BEGIN READING PASSAGE

Franklin Bartlett, for appellant.
Perry D. Trafford, for respondent.
Argued before PATTERSON, P. J., and McLAUGHLIN, CLARKE, HOUGHTON, and SCOTT, JJ.
The action is brought to obtain an adjudication that the defendant's testator in his lifetime declared and executed a trust in favor of plaintiff in 18 specified railroad bonds, and for the delivery of such bonds to the plaintiff. The trial resulted in a dismissal of the complaint upon the merits, and we think properly so. The plaintiff failed to produce the clear and satisfactory evidence which the law requires to establish a gift inter vivos, or that the defendant's testator made himself a trustee of the bonds for her.

END READING PASSAGE

TASKS:
- a) Using the court opinion above, answer:
(i) Who appeared for the appellant?
(ii) How many railroad bonds does the action concern?
(iii) How did the trial end?
- b) Rewrite the paragraph of the court opinion beginning "The action is brought" as a short bulleted list that keeps its main facts.

BEGIN RECORD EXTRACTS

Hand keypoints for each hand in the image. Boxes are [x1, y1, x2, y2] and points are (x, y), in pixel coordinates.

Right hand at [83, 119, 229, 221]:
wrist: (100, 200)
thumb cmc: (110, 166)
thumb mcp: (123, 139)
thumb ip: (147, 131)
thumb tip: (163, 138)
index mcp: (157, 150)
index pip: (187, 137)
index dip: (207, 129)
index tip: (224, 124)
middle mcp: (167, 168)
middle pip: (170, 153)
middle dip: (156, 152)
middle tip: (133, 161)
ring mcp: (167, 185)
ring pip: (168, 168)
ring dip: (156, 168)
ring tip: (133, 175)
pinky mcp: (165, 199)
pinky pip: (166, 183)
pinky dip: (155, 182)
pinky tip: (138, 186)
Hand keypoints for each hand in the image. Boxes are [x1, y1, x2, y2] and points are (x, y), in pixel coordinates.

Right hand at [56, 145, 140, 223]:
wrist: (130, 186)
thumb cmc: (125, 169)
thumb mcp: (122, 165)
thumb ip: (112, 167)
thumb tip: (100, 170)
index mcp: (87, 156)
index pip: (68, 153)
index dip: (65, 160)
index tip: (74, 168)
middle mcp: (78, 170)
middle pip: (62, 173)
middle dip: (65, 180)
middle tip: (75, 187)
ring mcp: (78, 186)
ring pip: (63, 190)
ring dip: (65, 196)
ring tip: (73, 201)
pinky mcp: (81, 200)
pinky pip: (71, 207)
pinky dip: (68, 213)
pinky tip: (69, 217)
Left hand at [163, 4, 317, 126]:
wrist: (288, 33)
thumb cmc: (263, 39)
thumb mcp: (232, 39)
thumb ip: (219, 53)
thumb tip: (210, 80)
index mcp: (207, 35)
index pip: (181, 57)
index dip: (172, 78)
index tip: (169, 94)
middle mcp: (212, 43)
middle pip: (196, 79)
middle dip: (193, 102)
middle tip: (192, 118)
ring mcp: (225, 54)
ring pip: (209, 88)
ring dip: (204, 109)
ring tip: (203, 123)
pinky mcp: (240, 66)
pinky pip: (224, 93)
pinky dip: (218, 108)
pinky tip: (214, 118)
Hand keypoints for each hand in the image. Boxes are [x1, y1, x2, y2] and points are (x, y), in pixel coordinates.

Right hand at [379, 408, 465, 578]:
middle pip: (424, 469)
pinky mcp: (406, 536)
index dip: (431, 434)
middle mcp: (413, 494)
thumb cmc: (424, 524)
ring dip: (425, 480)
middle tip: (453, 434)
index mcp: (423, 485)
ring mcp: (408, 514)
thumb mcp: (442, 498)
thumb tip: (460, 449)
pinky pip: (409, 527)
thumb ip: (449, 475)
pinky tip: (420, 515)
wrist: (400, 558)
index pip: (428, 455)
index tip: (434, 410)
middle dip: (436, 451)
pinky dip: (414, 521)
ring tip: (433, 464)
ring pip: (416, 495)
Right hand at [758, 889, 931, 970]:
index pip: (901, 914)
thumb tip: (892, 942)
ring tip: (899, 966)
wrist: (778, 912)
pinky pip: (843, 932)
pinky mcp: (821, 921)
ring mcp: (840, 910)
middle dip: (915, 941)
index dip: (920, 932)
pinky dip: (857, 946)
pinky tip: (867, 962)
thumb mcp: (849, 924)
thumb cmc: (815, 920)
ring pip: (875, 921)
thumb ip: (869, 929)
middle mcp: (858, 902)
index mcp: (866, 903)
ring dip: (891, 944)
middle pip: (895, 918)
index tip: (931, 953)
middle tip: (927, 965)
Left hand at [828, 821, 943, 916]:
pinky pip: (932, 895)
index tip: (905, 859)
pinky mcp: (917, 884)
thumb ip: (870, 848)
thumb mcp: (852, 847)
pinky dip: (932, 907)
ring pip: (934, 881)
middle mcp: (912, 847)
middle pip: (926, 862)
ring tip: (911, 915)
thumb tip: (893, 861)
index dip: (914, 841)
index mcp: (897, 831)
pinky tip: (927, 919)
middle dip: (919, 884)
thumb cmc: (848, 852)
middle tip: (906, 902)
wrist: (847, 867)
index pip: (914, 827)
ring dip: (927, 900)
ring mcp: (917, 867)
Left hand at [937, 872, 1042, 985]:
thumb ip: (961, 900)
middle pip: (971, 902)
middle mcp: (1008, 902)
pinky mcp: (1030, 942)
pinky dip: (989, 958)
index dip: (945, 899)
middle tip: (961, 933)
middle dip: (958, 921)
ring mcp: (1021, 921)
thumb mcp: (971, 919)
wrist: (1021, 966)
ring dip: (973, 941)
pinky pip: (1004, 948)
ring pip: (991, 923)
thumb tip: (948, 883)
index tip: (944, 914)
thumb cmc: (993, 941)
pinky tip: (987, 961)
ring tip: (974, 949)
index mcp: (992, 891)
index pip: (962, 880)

END RECORD EXTRACTS

RESULTS IN ORDER:
- a)
(i) Franklin Bartlett
(ii) 18
(iii) The complaint was dismissed on the merits.

- b)
- The plaintiff sought a ruling that the defendant's testator, while alive, declared and executed a trust for her in 18 specified railroad bonds, and sought delivery of those bonds.
- The trial dismissed the complaint on the merits, and the court considers that correct.
- The plaintiff did not offer the clear and satisfactory evidence the law requires to prove either a gift inter vivos or that the testator made himself trustee of the bonds for her.